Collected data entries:
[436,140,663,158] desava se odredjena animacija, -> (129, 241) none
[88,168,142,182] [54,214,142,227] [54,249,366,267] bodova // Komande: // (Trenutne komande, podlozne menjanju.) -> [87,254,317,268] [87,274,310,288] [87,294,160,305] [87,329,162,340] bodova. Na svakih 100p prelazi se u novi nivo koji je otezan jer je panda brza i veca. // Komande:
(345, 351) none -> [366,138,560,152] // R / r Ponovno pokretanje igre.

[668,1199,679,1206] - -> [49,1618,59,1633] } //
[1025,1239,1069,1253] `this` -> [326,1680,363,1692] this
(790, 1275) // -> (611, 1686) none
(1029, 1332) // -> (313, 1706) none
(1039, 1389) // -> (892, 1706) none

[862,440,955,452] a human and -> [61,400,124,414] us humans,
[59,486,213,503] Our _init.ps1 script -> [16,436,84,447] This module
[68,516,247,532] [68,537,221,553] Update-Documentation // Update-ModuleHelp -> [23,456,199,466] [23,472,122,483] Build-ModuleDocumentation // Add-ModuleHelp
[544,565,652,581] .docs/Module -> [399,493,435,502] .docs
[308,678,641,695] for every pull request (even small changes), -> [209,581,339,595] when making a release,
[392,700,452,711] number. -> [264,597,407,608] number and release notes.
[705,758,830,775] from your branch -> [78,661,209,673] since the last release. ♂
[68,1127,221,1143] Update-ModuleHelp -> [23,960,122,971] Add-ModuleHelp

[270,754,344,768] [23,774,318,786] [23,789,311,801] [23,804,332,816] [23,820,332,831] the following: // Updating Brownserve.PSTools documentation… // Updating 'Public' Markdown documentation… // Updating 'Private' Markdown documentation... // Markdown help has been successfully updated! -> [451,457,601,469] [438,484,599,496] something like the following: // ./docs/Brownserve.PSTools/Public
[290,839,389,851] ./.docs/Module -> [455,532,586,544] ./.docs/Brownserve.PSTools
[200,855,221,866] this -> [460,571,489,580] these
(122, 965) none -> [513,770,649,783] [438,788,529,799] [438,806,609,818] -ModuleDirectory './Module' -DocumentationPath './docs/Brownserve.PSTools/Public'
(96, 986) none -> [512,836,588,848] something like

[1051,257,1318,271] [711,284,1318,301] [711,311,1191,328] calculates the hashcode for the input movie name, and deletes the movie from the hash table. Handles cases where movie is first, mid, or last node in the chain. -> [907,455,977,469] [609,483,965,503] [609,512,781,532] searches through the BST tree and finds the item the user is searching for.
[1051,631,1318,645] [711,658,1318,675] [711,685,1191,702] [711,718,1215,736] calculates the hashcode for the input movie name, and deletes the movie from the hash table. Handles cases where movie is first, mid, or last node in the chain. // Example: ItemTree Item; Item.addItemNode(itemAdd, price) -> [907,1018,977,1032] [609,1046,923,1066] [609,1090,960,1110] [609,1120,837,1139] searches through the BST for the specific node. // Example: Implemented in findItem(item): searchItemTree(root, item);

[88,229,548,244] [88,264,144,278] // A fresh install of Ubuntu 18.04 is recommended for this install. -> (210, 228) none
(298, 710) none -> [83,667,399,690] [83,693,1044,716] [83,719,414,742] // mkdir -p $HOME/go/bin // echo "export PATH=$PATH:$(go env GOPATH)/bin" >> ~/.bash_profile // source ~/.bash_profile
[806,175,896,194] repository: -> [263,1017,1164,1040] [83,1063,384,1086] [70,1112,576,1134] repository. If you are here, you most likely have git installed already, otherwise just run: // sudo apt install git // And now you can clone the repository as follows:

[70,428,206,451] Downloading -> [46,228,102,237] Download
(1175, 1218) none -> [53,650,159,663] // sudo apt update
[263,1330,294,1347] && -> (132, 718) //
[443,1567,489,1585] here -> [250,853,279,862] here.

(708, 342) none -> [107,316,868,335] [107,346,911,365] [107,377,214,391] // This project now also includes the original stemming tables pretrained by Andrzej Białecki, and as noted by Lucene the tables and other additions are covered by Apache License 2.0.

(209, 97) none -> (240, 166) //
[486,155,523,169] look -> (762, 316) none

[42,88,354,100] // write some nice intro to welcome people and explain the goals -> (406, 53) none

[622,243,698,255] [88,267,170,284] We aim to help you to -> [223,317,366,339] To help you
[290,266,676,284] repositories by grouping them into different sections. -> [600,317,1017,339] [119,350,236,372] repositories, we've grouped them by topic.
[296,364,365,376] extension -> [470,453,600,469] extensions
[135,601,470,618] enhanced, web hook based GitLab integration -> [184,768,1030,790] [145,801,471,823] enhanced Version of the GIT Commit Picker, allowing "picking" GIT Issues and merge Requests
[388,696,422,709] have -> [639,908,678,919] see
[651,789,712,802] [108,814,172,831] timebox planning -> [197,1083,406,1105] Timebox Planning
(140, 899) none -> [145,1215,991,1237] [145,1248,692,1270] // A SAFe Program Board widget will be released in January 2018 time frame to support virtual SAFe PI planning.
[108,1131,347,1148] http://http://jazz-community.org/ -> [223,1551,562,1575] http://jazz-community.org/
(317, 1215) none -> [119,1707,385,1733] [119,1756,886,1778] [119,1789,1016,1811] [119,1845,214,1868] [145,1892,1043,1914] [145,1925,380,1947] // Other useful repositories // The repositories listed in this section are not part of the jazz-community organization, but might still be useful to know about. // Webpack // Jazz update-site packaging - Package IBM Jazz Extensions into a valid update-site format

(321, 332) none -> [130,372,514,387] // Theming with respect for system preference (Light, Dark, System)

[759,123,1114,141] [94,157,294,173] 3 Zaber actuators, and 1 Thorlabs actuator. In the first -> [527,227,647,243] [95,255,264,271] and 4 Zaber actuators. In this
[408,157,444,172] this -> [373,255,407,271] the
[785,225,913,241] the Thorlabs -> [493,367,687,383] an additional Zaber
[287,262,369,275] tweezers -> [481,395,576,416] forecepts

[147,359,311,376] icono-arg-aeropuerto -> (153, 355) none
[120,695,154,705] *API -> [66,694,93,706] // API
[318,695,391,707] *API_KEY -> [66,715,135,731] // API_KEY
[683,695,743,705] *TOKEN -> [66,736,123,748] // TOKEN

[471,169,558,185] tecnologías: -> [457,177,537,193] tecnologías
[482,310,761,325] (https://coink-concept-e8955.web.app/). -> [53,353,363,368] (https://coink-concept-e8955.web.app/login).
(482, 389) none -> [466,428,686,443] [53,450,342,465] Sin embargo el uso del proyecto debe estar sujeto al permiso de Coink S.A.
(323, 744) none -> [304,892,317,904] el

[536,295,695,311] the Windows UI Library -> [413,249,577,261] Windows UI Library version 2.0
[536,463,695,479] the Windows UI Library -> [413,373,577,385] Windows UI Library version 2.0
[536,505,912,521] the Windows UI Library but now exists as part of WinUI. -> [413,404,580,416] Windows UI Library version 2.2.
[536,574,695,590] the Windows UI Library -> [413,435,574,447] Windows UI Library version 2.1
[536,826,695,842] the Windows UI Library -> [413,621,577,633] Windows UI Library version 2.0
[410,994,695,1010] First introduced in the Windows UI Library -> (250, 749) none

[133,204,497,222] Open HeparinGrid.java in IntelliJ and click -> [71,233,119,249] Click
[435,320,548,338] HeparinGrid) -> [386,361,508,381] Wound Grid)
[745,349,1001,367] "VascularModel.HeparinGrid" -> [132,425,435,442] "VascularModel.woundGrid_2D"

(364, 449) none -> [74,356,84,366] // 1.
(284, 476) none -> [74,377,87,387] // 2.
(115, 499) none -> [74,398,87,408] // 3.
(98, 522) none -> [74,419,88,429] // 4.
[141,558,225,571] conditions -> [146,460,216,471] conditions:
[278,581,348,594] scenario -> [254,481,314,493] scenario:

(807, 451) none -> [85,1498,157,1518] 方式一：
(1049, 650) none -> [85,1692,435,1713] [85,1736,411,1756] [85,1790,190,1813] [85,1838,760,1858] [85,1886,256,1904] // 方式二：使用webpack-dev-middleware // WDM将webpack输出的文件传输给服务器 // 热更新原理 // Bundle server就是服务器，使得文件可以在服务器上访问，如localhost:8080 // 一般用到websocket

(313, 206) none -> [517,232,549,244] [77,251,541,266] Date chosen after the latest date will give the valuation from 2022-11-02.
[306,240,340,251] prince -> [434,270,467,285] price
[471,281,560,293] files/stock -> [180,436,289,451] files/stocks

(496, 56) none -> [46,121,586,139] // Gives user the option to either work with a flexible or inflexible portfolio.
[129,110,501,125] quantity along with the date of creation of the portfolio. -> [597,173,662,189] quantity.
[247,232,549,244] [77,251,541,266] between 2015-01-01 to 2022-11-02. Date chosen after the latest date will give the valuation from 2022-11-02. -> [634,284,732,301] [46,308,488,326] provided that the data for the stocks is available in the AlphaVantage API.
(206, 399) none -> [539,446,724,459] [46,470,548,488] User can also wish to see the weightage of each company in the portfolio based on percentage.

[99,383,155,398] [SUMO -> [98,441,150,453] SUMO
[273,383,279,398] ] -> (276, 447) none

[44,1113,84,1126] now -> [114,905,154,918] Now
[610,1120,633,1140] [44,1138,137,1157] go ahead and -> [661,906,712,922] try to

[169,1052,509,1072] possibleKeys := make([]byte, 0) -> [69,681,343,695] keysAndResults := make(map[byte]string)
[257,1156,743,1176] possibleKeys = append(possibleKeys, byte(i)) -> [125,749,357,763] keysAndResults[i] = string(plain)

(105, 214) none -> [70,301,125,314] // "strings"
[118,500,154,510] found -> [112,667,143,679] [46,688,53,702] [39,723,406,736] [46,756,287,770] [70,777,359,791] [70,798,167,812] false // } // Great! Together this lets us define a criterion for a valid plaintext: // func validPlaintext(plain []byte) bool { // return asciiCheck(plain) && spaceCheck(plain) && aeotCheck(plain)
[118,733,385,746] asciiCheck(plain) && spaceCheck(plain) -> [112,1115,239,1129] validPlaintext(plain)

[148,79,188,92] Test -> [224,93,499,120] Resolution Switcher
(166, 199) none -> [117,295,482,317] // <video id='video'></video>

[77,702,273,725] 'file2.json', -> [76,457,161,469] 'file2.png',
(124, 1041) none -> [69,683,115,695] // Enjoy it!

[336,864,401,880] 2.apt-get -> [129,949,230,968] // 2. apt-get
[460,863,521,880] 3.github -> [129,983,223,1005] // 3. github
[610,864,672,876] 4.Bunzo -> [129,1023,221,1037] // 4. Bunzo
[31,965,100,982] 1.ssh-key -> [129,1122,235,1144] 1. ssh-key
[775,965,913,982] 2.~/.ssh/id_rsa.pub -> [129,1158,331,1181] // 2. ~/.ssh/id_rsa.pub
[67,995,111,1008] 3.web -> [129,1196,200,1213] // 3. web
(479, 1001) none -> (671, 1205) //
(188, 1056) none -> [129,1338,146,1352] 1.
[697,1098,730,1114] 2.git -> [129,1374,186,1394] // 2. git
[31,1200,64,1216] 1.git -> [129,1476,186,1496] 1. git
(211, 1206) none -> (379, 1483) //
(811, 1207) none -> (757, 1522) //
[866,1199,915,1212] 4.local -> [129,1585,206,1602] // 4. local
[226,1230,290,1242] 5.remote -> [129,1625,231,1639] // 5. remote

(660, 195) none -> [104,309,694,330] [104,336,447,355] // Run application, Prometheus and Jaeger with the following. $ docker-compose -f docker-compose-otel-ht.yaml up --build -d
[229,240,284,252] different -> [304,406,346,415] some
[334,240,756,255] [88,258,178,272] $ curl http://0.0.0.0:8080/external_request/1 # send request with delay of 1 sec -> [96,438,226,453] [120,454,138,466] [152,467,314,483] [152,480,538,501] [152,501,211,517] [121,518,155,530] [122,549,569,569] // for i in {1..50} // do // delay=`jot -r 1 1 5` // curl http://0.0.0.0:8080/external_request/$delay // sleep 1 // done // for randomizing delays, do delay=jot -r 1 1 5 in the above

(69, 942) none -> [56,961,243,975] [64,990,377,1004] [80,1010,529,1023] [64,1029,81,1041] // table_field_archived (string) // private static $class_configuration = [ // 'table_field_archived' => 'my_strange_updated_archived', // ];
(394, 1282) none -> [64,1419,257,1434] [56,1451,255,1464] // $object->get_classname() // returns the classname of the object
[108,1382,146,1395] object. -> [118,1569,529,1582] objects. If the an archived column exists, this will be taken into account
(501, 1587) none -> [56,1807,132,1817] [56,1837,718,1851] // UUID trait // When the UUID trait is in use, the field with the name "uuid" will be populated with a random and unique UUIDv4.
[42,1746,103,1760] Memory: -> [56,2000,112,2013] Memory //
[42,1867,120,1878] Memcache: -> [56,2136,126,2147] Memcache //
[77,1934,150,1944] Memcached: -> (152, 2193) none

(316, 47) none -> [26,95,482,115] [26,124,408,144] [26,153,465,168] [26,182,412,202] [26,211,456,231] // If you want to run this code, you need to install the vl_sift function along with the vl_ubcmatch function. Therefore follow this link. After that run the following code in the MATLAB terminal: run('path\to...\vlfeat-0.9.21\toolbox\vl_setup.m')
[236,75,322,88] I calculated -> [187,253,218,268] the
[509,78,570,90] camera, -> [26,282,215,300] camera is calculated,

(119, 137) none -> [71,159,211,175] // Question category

Problem requirements: Emit an exact copy of the lines spanning the start of the records to the line containing "[544,565,652,581] .docs/Module ->", inclusive, and no other output.

Reply to the task:
[436,140,663,158] desava se odredjena animacija, -> (129, 241) none
[88,168,142,182] [54,214,142,227] [54,249,366,267] bodova // Komande: // (Trenutne komande, podlozne menjanju.) -> [87,254,317,268] [87,274,310,288] [87,294,160,305] [87,329,162,340] bodova. Na svakih 100p prelazi se u novi nivo koji je otezan jer je panda brza i veca. // Komande:
(345, 351) none -> [366,138,560,152] // R / r Ponovno pokretanje igre.

[668,1199,679,1206] - -> [49,1618,59,1633] } //
[1025,1239,1069,1253] `this` -> [326,1680,363,1692] this
(790, 1275) // -> (611, 1686) none
(1029, 1332) // -> (313, 1706) none
(1039, 1389) // -> (892, 1706) none

[862,440,955,452] a human and -> [61,400,124,414] us humans,
[59,486,213,503] Our _init.ps1 script -> [16,436,84,447] This module
[68,516,247,532] [68,537,221,553] Update-Documentation // Update-ModuleHelp -> [23,456,199,466] [23,472,122,483] Build-ModuleDocumentation // Add-ModuleHelp
[544,565,652,581] .docs/Module -> [399,493,435,502] .docs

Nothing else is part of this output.